• _Task requirements_:
Within the material below, count how many lines contain "from". Answer with only that number.

• _Material provided_:
┄┄┄┄┄┄

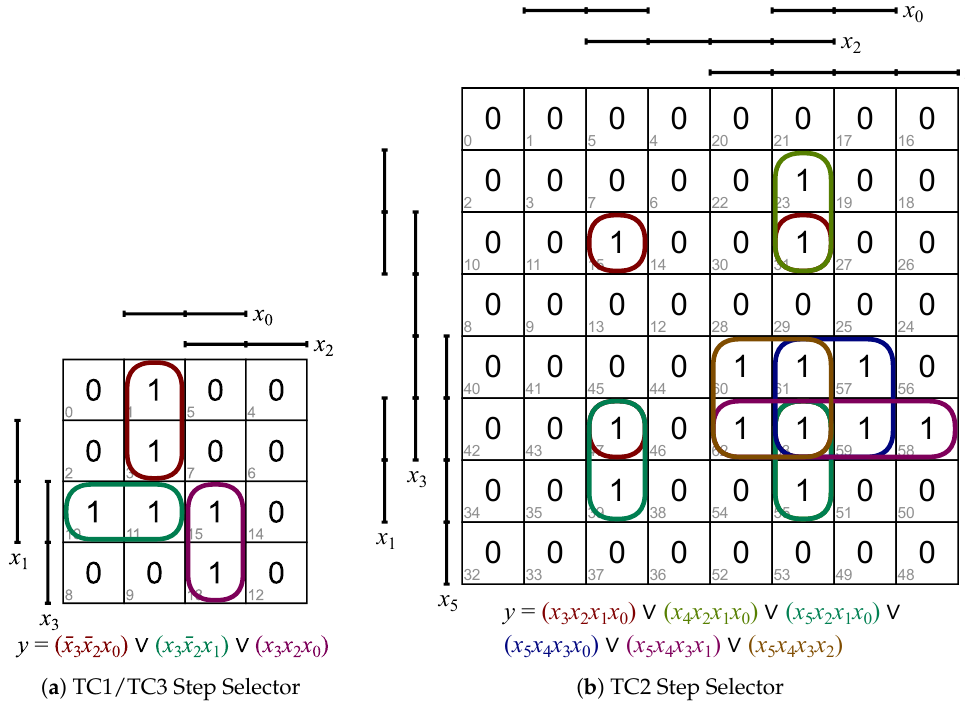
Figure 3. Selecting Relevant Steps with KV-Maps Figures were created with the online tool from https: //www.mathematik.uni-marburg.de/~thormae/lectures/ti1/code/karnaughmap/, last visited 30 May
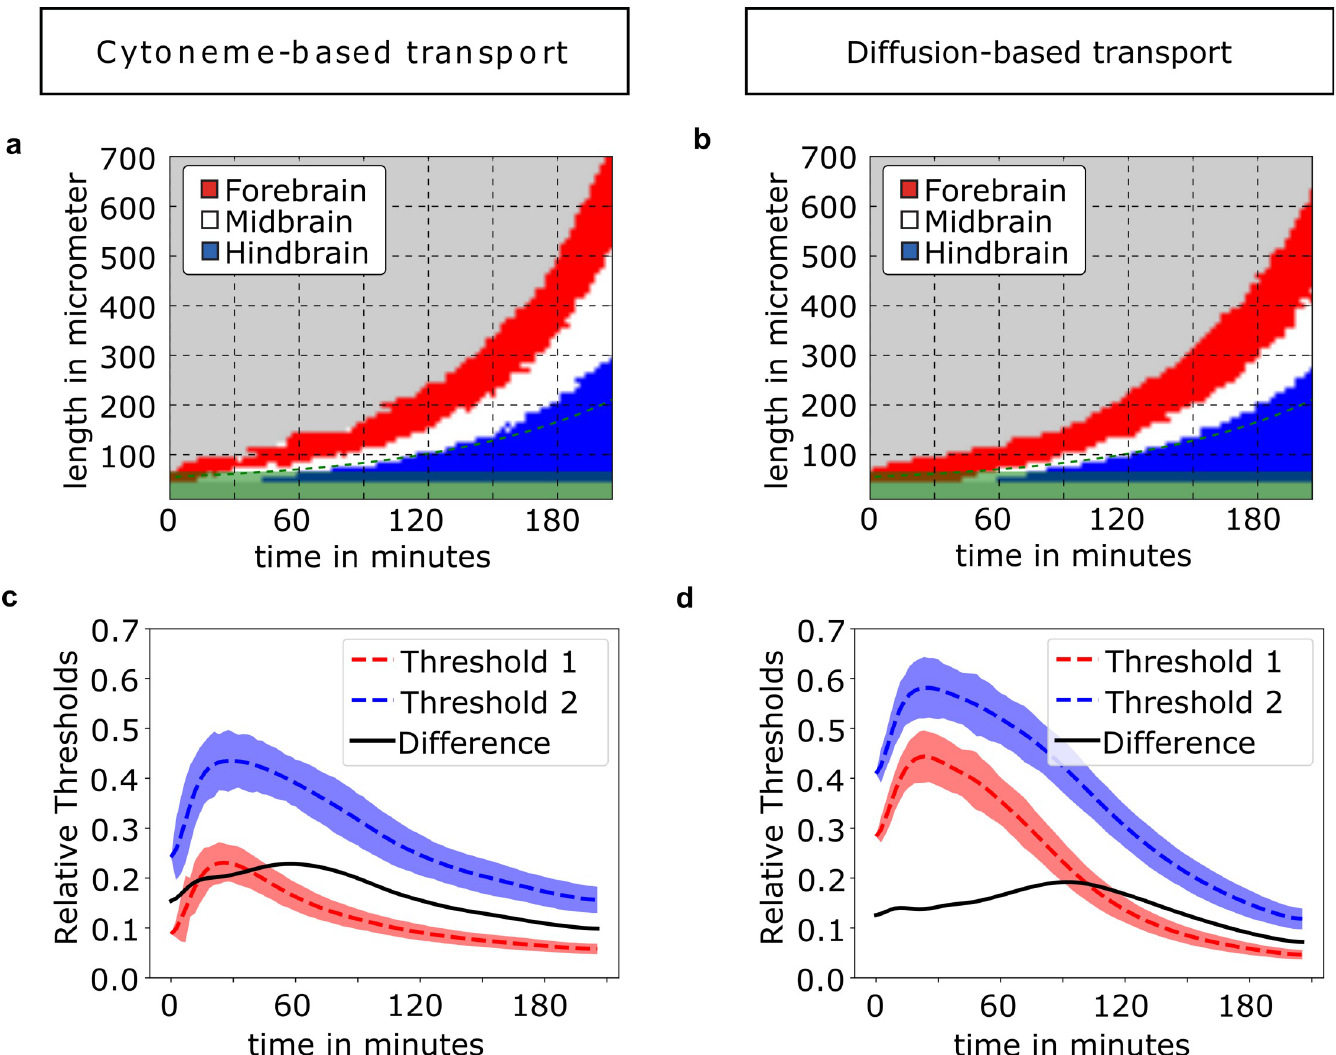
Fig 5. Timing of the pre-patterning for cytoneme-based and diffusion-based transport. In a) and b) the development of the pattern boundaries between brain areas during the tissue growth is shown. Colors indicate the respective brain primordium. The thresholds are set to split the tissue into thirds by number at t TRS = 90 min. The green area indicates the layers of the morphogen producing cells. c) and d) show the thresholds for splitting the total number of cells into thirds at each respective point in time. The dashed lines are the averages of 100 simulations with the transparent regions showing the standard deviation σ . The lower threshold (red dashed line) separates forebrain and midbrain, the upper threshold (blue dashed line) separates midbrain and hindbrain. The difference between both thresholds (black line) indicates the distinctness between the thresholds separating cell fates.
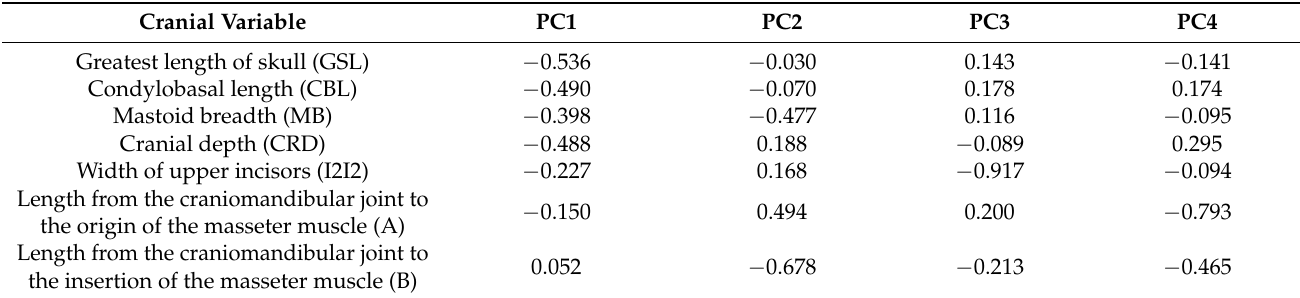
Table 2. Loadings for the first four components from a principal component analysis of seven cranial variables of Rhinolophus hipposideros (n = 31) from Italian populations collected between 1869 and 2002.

┄┄┄┄┄┄

• _Response below_:
2